The demon is banished, preventing any further mischief and slaughter. The PCs should find some appropriate loot on the conjurer's corpse and/or the trappings of the altar, and gaining Karma would be sensible.
The PCs are forced to flee, suffering an Injury. The mandragora is malevolent and might pursue the PCs, so you could run a chase scene with the potential for further harm (or even death). Alternatively you could handle it narratively. If the battle was closely fought, the mandragora will also escape and seek softer targets for mayhem.
Boost the difficulty by imposing penalties on light sources; at the beginning of every round, all light sources (apart from the candles on the altar) are extinguished, even if magical. This is appropriate for such a fell place, especially if this is an end-of-adventure sort of confrontation.
You can reduce the difficulty by adding more candles in the room, lighting more sections and making others shadowy.
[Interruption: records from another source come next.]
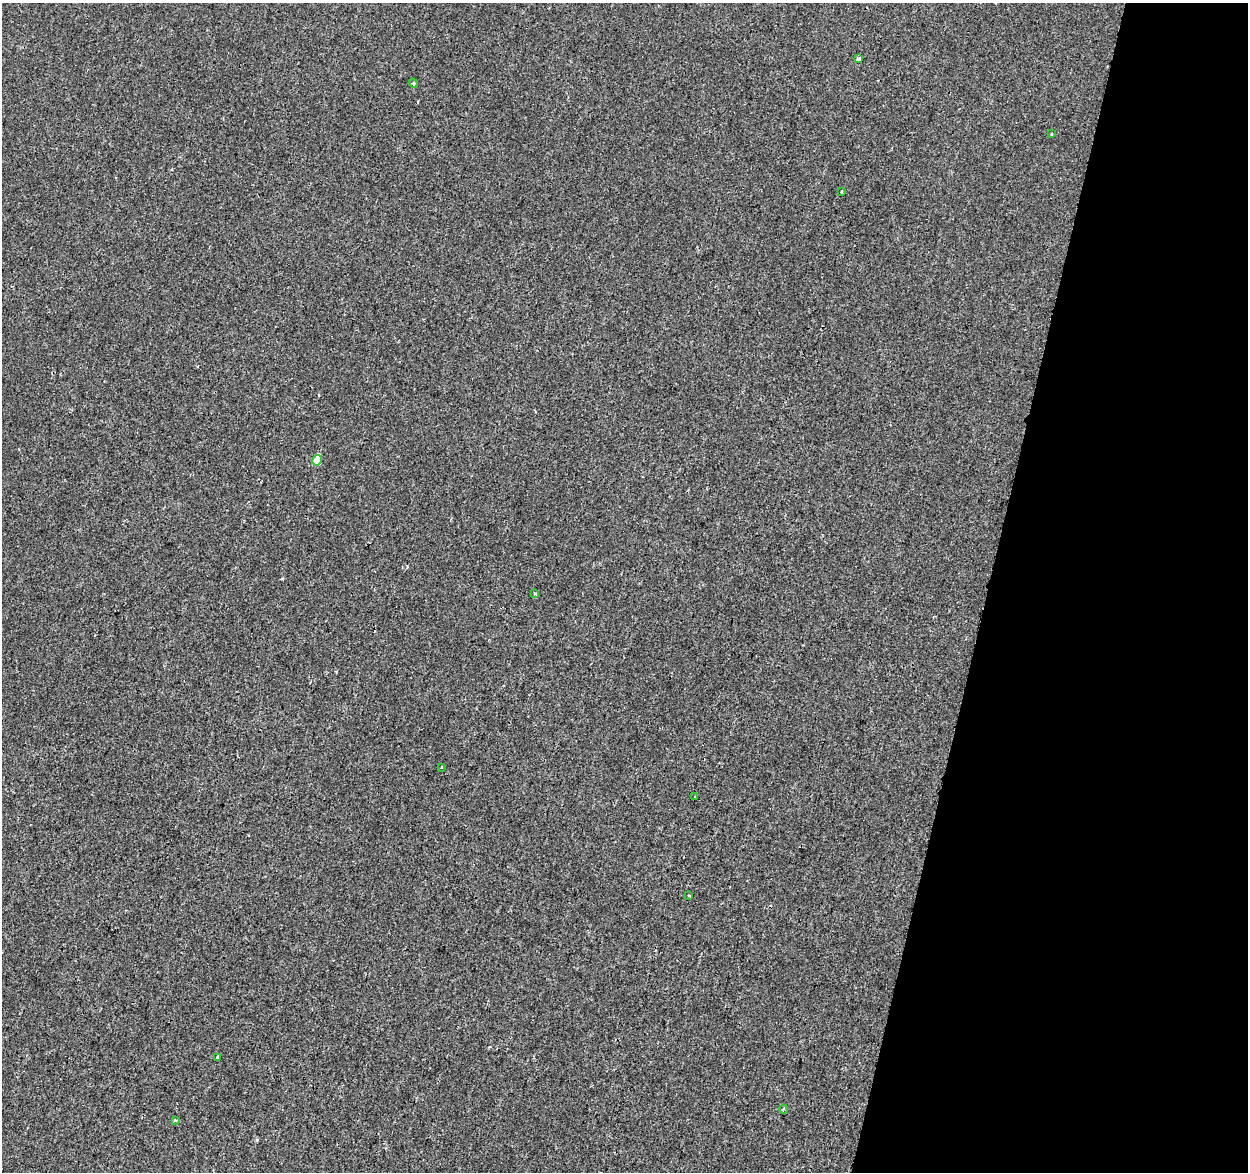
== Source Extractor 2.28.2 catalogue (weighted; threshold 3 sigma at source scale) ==
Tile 8 of 4 x 4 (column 4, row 2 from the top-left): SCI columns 3759-5004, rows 2679-3848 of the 5018 x 5298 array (HDU 1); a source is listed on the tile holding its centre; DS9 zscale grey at full resolution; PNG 1250 x 1174 px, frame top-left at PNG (2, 3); each listed source drawn as its Kron ellipse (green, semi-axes under 4 px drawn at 4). Shown black and unused: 21% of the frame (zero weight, under 2 of 3 exposures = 3% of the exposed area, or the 3 px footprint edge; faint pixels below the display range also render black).
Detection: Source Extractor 2.28.2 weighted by HDU 2 'WHT'; one run over the whole footprint, this tile lists its part. Background -7.21e-05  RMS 0.0029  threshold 0.0129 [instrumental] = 3 sigma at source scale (4.5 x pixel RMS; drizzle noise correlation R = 1.50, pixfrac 1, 0.0396/0.0396 arcsec/px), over >= 5 px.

This could be appropriate for low player counts where it's harder to get enough illumination to find the slippery demon. It's not too harmful for the Mandragora to be easier to see; it's likely to lose its Incantation, but this results in damage to the canceling PC anyway. Combined with the Altar-boosted Dark Chant (and the strategy of luring PCs to the Altar so it can hit them with Cursed Aura at the beginning of the scenario), this could make the darkness comparatively irrelevant. At high numbers of players, though, this will result in the Mandragora getting picked off quickly.